In summary, older Chinese individuals with chronic musculoskeletal pain have a lower HRQoL compared to the general population in Hong Kong. This is evident from the distinct EQ-5D index score of 0.70, in contrast to the higher score of 0.92 observed in the general population.20 When considering the biopsychosocial framework of chronic pain, physical factors such as pain intensity and knee pain, and psychological factors like depression and anxiety, were significantly associated with lower HRQoL.
We further investigated the impact of pain intensity, knee pain, depression, and anxiety on different dimensions of EQ-5D. Our findings revealed that individuals with higher BPI severity scores were more likely to report "having problems" in four out of five EQ-5D dimensions, namely "mobility," "self-care," "usual activities," and "pain/discomfort." Interestingly, our study did not find a significant association between pain intensity and the "anxiety/depression". This aligns with a previous study conducted by Björn Gerdle et al., which suggested that although anxiety and depression symptoms often accompany chronic pain, the correlation between pain intensity and psychological distress levels is relatively weak.21 This complexity can be attributed to the intricate relationship between pain intensity and psychological distress, which can be influenced by individual coping strategies, attention, cognition, and emotion regulation.22 23
Compared to other musculoskeletal regions, older individuals who reported knee pain as their most severe pain region showed a significant association with reduced HRQoL. This aligns with previous studies which showed that knee pain was significantly associated with lower HRQoL in older populations. 24 25 It is worth noting that knee pain was only found to be associated with the "mobility" and "usual activity" dimensions of EQ-5D. This was consistent with previous study which found that mobility limitation reduces HRQoL.26 Therefore, we suggest that when developing treatment strategies for knee pain in older individuals, interventions and resources should prioritize to enhance mobility and ability to perform usual activities, thus potentially improve their overall HRQoL.
Depression and anxiety are well-known to be associated with reduced HRQoL among patients with chronic pain.27 28 In terms of their influence on the individual dimensions of EQ-5D, the PHQ-9 was found to be significantly associated with "mobility," "self-care," "usual activities," and "anxiety/depression." On the other hand, the GAD-7 was only associated with the "anxiety/depression" dimension. Again, we did not find any association between psychological distress and the "pain/discomfort" dimension. These findings hold important clinical implications. When encountering chronic pain patients with depression, it is essential to not only manage the depressive symptoms but also focus on enhancing their physical functioning and self-management skills in order to improve their overall HRQoL. On the other hand, for those with comorbid anxiety, treatment can be specifically targeted at dealing with anxiety in order to improve their overall HRQoL.

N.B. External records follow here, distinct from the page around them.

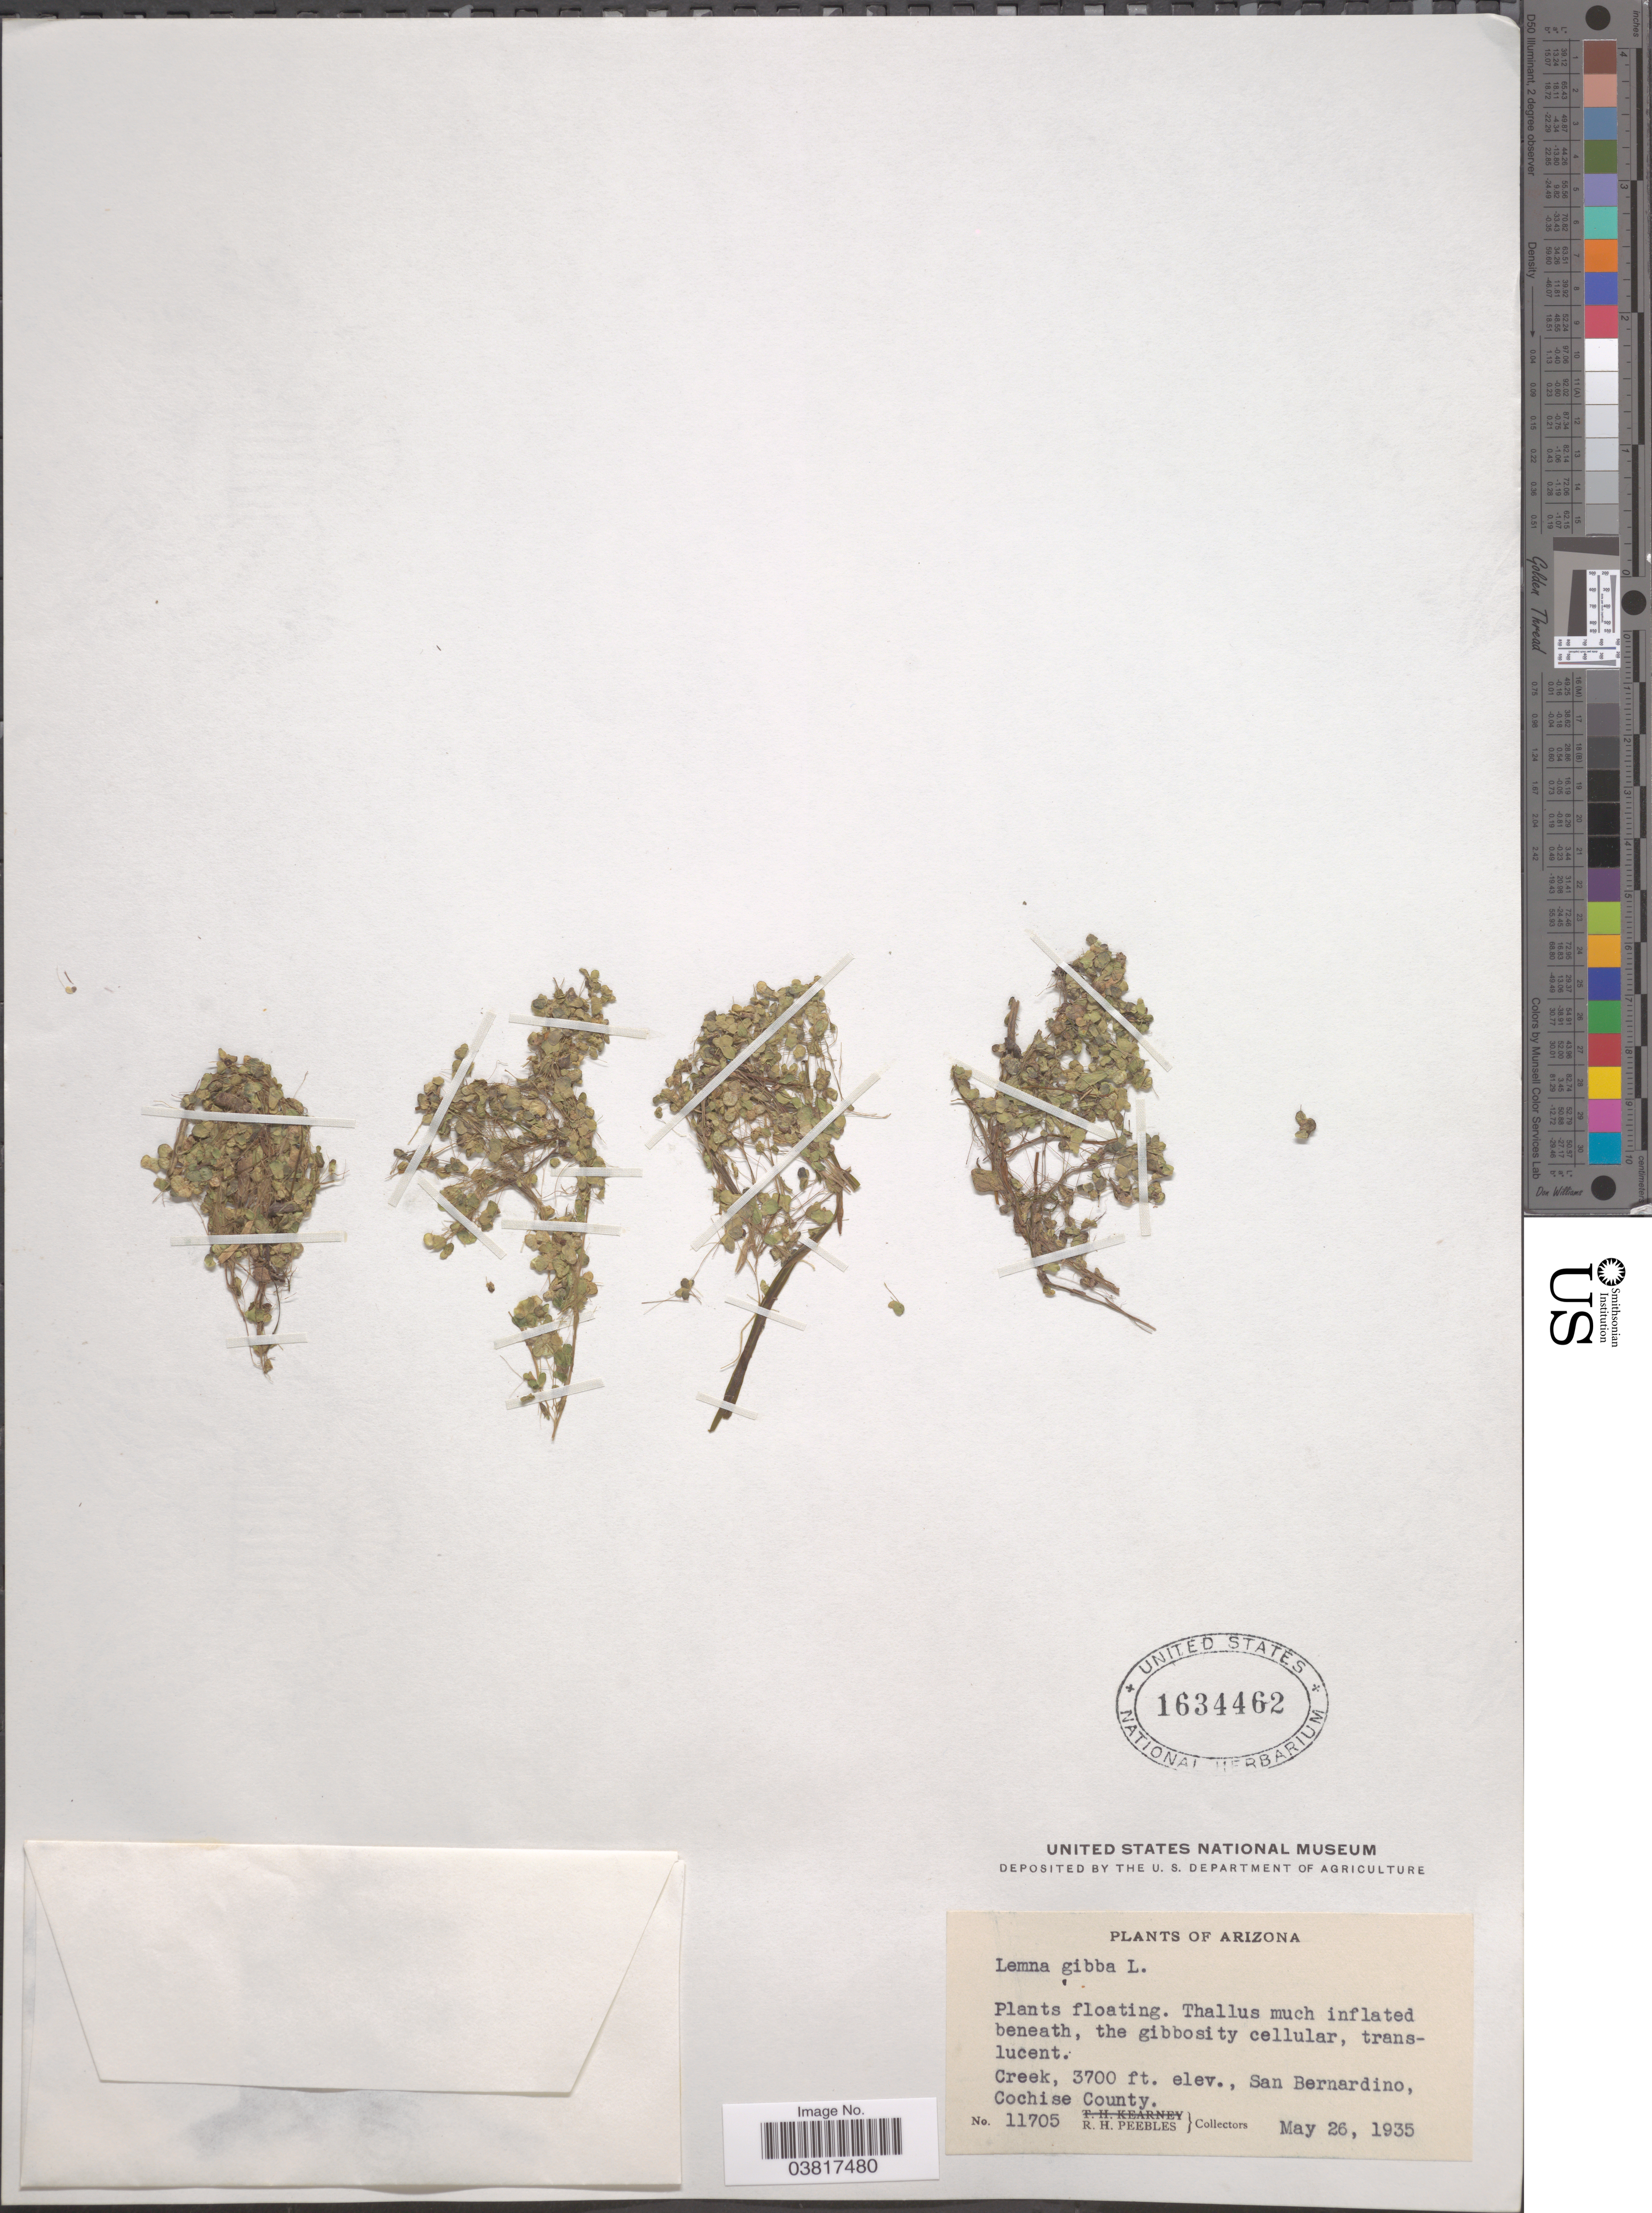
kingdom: Plantae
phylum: Tracheophyta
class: Liliopsida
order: Alismatales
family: Araceae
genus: Lemna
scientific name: Lemna gibba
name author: L.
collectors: R. H. Peebles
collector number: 11705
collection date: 1935-05-26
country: United States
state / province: Arizona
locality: Creek, San Bernardino, Cochise County.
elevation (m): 1128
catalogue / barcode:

To the best of our knowledge, this is the first study to evaluate the individual contributions of physical, psychological, and social factors on HRQoL within a single cohort of older individuals with chronic musculoskeletal pain. There were few limitations. First, the study recruitment was limited to community-dwelling older individuals, which may restrict the generalizability of the findings to those with limited mobility or residing in nursing homes. Second, factors such as cognitive function and the use of chronic medications were not included in this analysis. Third, the social factors collected in this study were not comprehensive to cover all aspects of individuals social background. Finally, there was a possibility of self-selection bias, although efforts were made to ensure that the sample was representative of the Hong Kong population aged 60 or above.
Our findings have several clinical implications. Firstly, we identified key determinants of HRQoL within the biopsychosocial framework of chronic pain, emphasizing the need to address pain intensity, knee pain, depression, and anxiety as priorities for resource allocation. Secondly, our evaluation of individual determinants on the five dimensions of EQ-5D informs the development of targeted treatment strategies to enhance overall HRQoL. For instance, reducing pain intensity should focus on improving mobility, self-care, and the ability to perform usual activities. Interventions targeting knee pain should prioritize improvements in mobility and self-care. Patients with comorbid depression and chronic pain would benefit from multidisciplinary care, while individuals with comorbid anxiety may benefit from targeted treatment addressing their anxiety symptoms.